# Car spray paints for exterior wood?



## pren (23 Nov 2009)

Hi.

I've got a wee job to do involving wooden letters that need to be painted and are destined for a life outdoors. The letters are made from ext ply and need to be painted red. To save time, I was looking to spray them using aerosol cans as opposed to hand painting them. 

I was thinking of using some spray primer from Halfords followed by some car spray paint and possibly some clear car lacquer. 

Any reason why this is a dumb idea (wouldn't be the first time :roll: :lol: )? The paint is obviously intended for outdoor use but would it work with the ply when it is intended for use on metal? I guess as long as there is a solid coat of primer>paint>lacquer then it would seal the wood from rain?


----------



## mailee (23 Nov 2009)

I would doubt that the paint would be ok for wood. Aerosols contain cellulose paint and this doesn't flex too well. If on the other hand you were to use 2K car paint then it should be fine as this flexes far more, not to mention covers much better too. If you do decide to go down the aerosol route the sealer/primer coat must be perfect as cellulose will show up any imperfections. TBH it will take a hell of a lot of aerosol primer to cover and fill the wood and it will probably cost a fortune. HTH. :wink:


----------



## pren (24 Nov 2009)

Hi Mailee.

Thanks for that. I've not hear of 2k before, but a quick google mentions alot about it being a paint that is mixed with a hardener and a thinner. Is this the stuff? 

If so, do you happen to know if it comes in a pre-mixed, aerosol form? Also, does 2k require a primer?

Thanks for the help! :-D


----------



## mailee (24 Nov 2009)

Hello Bryn. No it does not come in aerosol I am afraid. You can buy it pre mixed or to mix yourself. It would be best with it's own primer as it is thick. You will also need an air fed mask to spray it too I am afraid. Only other way I can see to accomplish what you want is to hand prime/paint the letters. You would be able to use the acrylic/cellulose aerosol if you hand painted a thick primer on and then sand it down with wet n dry. Failing this have you thought about using sanding sealer? A few coats should fill and seal the wood after which you can again use wet n dry. Alternatively you could use a good quality car body filler as your base which will cover any defects. HTH. :wink:


----------



## pren (24 Nov 2009)

Hi, thanks for that (again :lol: )

Please forgive me for sounding thick, but I just want to make sure I've got the basics nailed down.

When you said "_Aerosols contain cellulose paint and this doesn't flex too well._" does this mean that as wood expands and contracts with moisture, the movement would crack a cellulose paint? If so, then are you saying that providing I can get a good enough coverage of primer/sanding sealer this would prevent the wood movement and therefore make cellulose paints a viable option?

The letters are made from 18mm ply and are around 40mm 'thick' (picture a letter written with a 40mm wide pen nib) if that has any bearing. 
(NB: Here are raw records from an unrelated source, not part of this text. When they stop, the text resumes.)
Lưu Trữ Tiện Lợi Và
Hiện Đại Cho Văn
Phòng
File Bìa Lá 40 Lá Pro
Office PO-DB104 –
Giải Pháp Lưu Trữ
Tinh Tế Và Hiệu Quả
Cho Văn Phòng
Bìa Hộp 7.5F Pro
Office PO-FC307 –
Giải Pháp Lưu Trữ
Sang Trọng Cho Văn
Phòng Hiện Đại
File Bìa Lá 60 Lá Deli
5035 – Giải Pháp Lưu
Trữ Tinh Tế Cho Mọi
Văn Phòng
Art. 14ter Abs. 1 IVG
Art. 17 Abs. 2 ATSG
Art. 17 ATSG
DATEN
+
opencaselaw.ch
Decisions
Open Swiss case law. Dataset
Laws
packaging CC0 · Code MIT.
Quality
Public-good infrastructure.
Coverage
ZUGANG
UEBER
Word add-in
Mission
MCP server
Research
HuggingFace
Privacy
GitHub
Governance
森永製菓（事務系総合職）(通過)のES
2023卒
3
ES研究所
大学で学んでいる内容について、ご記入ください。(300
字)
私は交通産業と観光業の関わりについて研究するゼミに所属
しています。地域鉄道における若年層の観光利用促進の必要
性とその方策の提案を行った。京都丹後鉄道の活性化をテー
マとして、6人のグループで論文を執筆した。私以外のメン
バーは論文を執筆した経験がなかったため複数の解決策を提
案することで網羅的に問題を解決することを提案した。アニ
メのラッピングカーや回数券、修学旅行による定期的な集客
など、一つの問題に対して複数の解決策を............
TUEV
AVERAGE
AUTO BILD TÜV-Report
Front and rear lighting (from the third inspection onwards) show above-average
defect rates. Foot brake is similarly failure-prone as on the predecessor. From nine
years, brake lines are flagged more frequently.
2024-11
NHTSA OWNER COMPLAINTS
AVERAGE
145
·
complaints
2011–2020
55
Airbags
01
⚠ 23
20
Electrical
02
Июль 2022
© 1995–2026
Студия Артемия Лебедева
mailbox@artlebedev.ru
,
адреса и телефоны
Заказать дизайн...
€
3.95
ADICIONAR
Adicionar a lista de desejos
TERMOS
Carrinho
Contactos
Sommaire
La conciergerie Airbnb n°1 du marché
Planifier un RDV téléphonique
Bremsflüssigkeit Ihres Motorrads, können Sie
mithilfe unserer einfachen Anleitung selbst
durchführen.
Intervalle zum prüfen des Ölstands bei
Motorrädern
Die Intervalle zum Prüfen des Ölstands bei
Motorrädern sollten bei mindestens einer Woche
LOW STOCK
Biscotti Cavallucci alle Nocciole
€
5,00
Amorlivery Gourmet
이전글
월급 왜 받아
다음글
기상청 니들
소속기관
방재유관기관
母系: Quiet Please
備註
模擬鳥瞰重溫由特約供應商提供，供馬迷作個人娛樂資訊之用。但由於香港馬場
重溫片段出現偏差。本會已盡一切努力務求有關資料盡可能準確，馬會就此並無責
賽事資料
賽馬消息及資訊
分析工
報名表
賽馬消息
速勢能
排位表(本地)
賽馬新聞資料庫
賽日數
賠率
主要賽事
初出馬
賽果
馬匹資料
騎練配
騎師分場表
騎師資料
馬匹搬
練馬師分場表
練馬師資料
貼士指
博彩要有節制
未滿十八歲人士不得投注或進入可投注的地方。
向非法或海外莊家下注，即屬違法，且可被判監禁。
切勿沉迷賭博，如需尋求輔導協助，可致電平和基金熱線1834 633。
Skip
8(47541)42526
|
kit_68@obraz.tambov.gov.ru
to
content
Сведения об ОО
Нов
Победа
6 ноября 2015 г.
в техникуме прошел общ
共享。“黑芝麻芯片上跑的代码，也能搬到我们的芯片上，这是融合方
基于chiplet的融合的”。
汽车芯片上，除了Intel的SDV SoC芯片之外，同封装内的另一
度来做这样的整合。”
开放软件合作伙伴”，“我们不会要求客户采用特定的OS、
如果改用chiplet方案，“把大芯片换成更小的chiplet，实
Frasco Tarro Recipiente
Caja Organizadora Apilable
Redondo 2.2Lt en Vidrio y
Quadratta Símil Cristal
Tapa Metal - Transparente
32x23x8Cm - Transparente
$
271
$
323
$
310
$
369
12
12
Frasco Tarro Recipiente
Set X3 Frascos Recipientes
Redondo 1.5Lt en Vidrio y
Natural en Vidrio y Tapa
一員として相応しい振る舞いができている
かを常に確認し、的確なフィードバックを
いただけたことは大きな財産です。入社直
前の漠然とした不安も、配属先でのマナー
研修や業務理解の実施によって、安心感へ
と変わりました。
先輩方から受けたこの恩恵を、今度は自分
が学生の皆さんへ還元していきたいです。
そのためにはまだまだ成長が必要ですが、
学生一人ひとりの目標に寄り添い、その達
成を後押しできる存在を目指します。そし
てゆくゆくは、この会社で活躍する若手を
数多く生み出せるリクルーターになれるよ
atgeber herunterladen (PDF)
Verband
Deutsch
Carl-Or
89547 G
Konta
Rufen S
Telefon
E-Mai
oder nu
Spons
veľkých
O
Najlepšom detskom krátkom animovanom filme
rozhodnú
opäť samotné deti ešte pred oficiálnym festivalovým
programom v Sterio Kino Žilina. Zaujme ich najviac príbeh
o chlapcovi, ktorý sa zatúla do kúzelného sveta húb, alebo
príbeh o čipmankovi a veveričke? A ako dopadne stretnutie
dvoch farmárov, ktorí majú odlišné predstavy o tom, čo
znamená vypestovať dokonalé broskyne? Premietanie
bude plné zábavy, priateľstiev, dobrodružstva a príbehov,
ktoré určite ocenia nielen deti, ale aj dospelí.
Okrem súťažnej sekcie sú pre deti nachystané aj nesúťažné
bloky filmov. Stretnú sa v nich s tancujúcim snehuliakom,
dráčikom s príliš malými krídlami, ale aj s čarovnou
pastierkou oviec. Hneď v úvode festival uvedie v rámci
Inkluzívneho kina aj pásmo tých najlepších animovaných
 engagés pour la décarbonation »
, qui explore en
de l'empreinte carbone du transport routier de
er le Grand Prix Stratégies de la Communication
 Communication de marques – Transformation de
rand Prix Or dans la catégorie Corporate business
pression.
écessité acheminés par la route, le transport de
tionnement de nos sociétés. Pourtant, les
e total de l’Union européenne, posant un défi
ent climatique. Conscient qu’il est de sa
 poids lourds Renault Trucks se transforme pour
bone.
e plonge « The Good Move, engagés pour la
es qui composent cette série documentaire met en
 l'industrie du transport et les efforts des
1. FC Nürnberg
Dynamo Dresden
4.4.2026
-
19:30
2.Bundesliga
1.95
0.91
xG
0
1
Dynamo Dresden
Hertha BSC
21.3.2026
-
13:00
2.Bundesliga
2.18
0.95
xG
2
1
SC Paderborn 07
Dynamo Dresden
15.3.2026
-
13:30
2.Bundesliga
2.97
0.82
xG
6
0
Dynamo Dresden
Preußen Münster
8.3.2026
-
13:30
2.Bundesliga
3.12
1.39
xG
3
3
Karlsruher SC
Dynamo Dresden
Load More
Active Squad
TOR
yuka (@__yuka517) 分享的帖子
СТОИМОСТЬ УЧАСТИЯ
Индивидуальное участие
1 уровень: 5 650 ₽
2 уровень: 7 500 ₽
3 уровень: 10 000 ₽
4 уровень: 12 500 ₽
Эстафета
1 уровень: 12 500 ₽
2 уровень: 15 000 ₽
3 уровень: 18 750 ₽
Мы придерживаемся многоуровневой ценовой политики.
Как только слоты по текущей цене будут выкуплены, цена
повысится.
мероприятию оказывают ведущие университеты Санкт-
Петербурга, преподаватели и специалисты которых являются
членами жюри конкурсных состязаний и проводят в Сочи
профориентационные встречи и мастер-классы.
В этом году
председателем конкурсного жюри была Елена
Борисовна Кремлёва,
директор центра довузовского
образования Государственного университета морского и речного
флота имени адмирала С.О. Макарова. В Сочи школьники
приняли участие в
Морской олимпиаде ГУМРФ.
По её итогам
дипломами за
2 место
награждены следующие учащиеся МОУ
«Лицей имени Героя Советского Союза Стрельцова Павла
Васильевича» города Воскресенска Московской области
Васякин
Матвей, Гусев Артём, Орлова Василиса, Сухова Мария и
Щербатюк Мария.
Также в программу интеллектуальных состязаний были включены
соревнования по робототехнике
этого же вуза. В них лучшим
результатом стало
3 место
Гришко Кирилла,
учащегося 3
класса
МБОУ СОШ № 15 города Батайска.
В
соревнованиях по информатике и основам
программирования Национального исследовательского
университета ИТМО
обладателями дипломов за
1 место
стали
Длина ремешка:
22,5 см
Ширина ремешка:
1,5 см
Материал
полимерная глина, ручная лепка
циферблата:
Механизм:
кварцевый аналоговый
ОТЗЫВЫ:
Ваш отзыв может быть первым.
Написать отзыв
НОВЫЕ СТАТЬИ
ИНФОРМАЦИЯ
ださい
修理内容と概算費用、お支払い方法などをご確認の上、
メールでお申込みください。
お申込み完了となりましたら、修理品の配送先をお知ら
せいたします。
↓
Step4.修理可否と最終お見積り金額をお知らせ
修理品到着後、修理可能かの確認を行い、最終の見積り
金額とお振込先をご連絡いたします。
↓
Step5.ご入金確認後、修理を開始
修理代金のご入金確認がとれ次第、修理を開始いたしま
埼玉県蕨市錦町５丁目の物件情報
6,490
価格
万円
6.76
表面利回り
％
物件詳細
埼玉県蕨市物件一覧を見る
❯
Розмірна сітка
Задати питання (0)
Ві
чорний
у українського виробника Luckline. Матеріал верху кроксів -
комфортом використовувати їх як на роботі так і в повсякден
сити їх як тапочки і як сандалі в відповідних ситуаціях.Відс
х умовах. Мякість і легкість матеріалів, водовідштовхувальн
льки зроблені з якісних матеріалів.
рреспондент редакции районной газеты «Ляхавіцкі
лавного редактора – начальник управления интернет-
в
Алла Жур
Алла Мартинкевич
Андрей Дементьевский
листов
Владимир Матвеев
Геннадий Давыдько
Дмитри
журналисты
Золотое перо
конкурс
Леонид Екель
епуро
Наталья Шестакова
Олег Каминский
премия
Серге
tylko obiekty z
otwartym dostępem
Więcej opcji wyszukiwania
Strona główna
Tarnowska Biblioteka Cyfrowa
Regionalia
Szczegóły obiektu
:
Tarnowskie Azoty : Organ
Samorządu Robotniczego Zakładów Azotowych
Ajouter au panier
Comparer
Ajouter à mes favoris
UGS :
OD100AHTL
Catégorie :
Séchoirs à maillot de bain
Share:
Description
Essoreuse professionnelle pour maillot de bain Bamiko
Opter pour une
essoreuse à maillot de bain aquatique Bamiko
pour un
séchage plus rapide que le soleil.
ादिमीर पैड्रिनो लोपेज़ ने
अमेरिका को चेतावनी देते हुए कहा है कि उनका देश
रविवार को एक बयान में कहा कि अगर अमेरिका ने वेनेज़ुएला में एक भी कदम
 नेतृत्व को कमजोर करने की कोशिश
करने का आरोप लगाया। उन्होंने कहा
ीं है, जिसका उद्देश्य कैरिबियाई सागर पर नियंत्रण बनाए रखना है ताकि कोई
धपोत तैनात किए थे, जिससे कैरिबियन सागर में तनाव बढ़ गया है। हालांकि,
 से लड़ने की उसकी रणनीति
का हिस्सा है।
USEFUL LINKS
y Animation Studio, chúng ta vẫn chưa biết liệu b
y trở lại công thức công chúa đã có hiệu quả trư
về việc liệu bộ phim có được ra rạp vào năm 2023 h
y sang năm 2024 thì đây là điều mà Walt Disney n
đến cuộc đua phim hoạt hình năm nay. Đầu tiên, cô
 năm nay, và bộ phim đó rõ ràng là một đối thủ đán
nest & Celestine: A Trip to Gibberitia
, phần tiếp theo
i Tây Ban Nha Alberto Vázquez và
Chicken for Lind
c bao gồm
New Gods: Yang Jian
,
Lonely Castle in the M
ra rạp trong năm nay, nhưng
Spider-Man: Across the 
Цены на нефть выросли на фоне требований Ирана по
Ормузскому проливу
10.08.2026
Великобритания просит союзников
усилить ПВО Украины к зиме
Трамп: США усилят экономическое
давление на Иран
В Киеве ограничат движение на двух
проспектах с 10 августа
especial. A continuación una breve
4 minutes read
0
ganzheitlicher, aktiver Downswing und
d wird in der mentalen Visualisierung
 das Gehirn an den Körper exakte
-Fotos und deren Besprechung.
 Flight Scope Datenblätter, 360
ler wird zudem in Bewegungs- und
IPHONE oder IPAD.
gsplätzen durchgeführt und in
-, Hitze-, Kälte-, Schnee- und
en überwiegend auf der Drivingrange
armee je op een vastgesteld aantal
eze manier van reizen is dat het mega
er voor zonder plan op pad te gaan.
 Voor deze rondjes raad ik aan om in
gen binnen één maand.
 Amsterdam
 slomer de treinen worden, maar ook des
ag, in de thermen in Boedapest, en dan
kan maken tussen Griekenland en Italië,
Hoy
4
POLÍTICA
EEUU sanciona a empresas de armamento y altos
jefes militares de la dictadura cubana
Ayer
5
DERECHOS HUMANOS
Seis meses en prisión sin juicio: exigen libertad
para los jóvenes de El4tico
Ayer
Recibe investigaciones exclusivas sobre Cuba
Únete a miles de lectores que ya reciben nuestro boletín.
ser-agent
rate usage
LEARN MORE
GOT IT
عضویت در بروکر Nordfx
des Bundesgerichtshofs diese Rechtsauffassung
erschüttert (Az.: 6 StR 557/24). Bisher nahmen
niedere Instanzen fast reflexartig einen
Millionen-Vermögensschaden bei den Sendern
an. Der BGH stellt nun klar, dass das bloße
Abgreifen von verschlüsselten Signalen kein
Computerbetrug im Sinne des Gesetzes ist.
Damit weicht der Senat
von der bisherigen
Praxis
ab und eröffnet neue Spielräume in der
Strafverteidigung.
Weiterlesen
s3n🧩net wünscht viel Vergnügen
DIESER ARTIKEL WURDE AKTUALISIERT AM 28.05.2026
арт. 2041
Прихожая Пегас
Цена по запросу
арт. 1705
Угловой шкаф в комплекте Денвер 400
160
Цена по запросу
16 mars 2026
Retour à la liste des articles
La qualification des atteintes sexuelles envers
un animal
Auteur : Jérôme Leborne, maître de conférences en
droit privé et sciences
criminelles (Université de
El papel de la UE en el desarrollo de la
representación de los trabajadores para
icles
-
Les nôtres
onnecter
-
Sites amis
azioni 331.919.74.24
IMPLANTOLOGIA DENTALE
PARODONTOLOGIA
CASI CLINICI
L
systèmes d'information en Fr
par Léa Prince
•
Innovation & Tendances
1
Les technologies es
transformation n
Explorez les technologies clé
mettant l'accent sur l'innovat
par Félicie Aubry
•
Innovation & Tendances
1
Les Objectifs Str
I've been told that a flawless finish isn't vital as the letters won't be seen close-up. Weather proofing is my main priority. A previous job for the same person was completed using acrylic artist paints and covered with 3 coats of yachet varnish. It worked well but took a long time. I'm not dead-set on using car paints, it's just the first thing that came to me as regards exterior spray paints. I'm open to other suggestions.

Thankyou very much for your help! really appreciated!


----------



## mailee (25 Nov 2009)

I think for what you want Bryn you would be better to paint the letters with something like the Humbrol type of paints by hand. You would stil have to prime them but it would cover much better and also be flexible enough for what you want. As long as the letters are well sealed the weather should not affect them for a few years. If the finish is no worry then I would take this route. HTH. :wink:


----------



## pren (25 Nov 2009)

Hi.

By Humbrol, do you mean the enamel paint? I'd not actually considered that for this project. I've used enamels in the past for interior projects and got on quite well with them. 

I've been looking at Plasticote spray paints and their suitability for exterior use. I've used them indoors but not for outdoor projects. I'd really appreciate your thoughts on this before I go ahead and start painting, if that's ok?

I've not had much experience of painting weather proof items. If it was something that was going outside my house, I'd be more inclined to experiment and see what worked. As it's for a friends school, I really want to make sure I've got it right first time - hence all the questions! :roll: :lol: I've got a crazy nightmare of the paint just dissolving in the first week and the whole thing rotting!  :lol: 

Thankyou again for your time!


----------



## mailee (26 Nov 2009)

Hi Bryn, Yes the Plasticote paints would be fine for what you need. Like any paint on outdoor pieces it will need replacing from time to time but will stand up to the slight movement from the wood. Do make sure all of the wood is covered with the paint though. HTH. :wink:


----------



## studders (26 Nov 2009)

Most Car aerosols round these parts seem to be acrylic these days. So might well be OK for use on wood. Had to paint (using acrylic) a plastic door mirror casing which flexed quite a bit when fitting but there was no crazing or peeling visible. Quite a lot of peeps paint chrimbo decorations etc. using the gold and silver acrylics.


----------



## pren (27 Nov 2009)

Hi guys. Thanks for the help!


So just to recap (for my own benefit and for that of anyone following in my footsteps):

- cellulose paints are out because they don't like to flex with the wood.

- Acrylic/Plasticote sprays are fine as long as all the wood is covered. 

- cover the wood throughly with sanding sealer > primer > main coat to prevent water ingress.


Right! I think that's me sorted! 8) 

Thanks again! :-D


----------



## Boatfixer (27 Nov 2009)

Did a rush repair to the bow of a racing dinghy a year or so ago - no time to paint it properly but I did have a tin of plasticote spray of a matching colour to the rest of the boat. I gave the job a quick spray over to make it look better until there was time to do the job properly. After a year of hard sailing the plasicote spray is the best looking paint on the boat and the owner wants to know if I can do the whole boat in it! So yes, it's fine to use outdoors..... (But I'm still not painting a whole boat with spray cans!)


----------



## pren (27 Nov 2009)

Wow! :shock: 

Do you happen to remember what flavour of Plasticote it was? They do a wide range (metal, enamel, high-heat ...) The one I'm looking at is their 'super' range that is good for outdoors. 

Makes me feel more confident in the product, anyway!


----------